BCF serves as the agency’s governing framework, which examines, determines and incorporates decisions involving multiple functions or organizations. Complete BCF details and functional capabilities are located on DCMA 365 (login required).
“The summit was an opportunity to take the Business Capabilities Framework from 1.0 to 2.0,” said Sonya Ebright, DCMA deputy director and summit chairperson. “There were always small changes being made to BCF since its implementation in 2016, but we were at a point that larger changes needed to be made to drive efficiencies. This summit was the opportunity for these needed changes to be discussed and decided upon from viewpoints at all levels within the agency.”
The summit’s discussions encapsulated a broad spectrum of ideas, but their purpose centered on streamlining and efficiency.

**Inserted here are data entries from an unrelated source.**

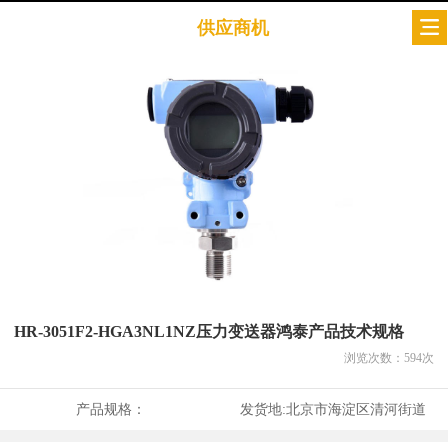
供应商机
HR-3051F2-HGA3NL1NZ压力变送器鸿泰产品技术规格
浏览次数：
594
次
产品规格：
发货地:
北京市海淀区清河街道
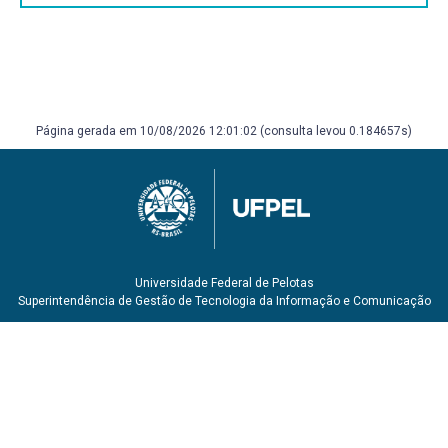
MEIO AGRÍCOLA
4.1-Classificação
4.2-Análise e dimensionamento hidráulico das estruturas
Página gerada em 10/08/2026 12:01:02 (consulta levou 0.184657s)
Universidade Federal de Pelotas
Superintendência de Gestão de Tecnologia da Informação e Comunicação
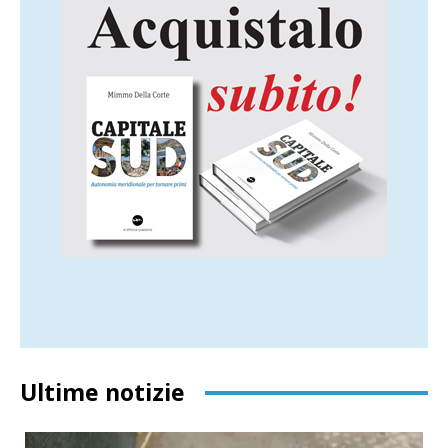
Ultime notizie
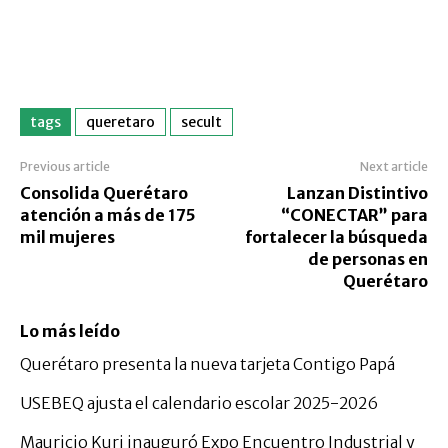
tags
queretaro
secult
Previous article
Next article
Consolida Querétaro
Lanzan Distintivo
atención a más de 175
“CONECTAR” para
mil mujeres
fortalecer la búsqueda
de personas en
Querétaro
Lo más leído
Querétaro presenta la nueva tarjeta Contigo Papá
USEBEQ ajusta el calendario escolar 2025-2026
Mauricio Kuri inauguró Expo Encuentro Industrial y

“Our focus was on streamlining how the capability boards within the BCF function,” said Ebright. “It was important that all decisions were focused on creating repeatable and sustainable processes. I really feel like we made decisions that fostered these principles.”
The summit reduced the BCF’s overall capability boards from 13 to 7, providing greater opportunities for continuity of processes.
Leaders also discussed the importance of updating BCF-connected policies, instructions and manuals.
“We need to ensure our policies are able to be implemented and understood from the perspective of a brand new employee who just stepped into the agency,” said Ebright. “We often rely too heavily on tribal knowledge. Having policy in place that is understandable by everyone allows for all within the agency to understand how the agency functions regardless of their personal networks and who they know.”
Ebright acknowledged that making changes to policy and instructions requires thoughtful decision making.
“This type of change takes time and a continued dedication to the reason why the change is being made,” said Ebright. “It’s simply an idea and a decision we have to stay loyal to. Doing so will allow for all to function and have influence within the agency.”
Summit participants appreciated opportunities to discuss their current experiences and possible change.
“I felt our time was well-spent and key changes were made based on a full understanding of what the current issues were,” said Sean Higgins, Corporate Governance board member. “It was important to keep all the great things BCF has given to the agency while making the needed changes to allow for quicker decision making. I really feel we hit the mark by what we were able to accomplish these last few days.”
The summit ended with an official signing appointing Karen Schultheis, Information Technology executive director, as Organizational Infrastructure manager, and Juanita Christensen, Technical Directorate executive director, as Contractor Effectiveness manager.
“Combining what was three boards into one called the Organizational Infrastructure board brings together most of the functions needed to support the organization's resources including budget, people and IT,” said Schultheis. “This enables us to look at our policies and processes holistically.”
More changes connected to the summit’s discussions will be announced as they are finalized and implemented.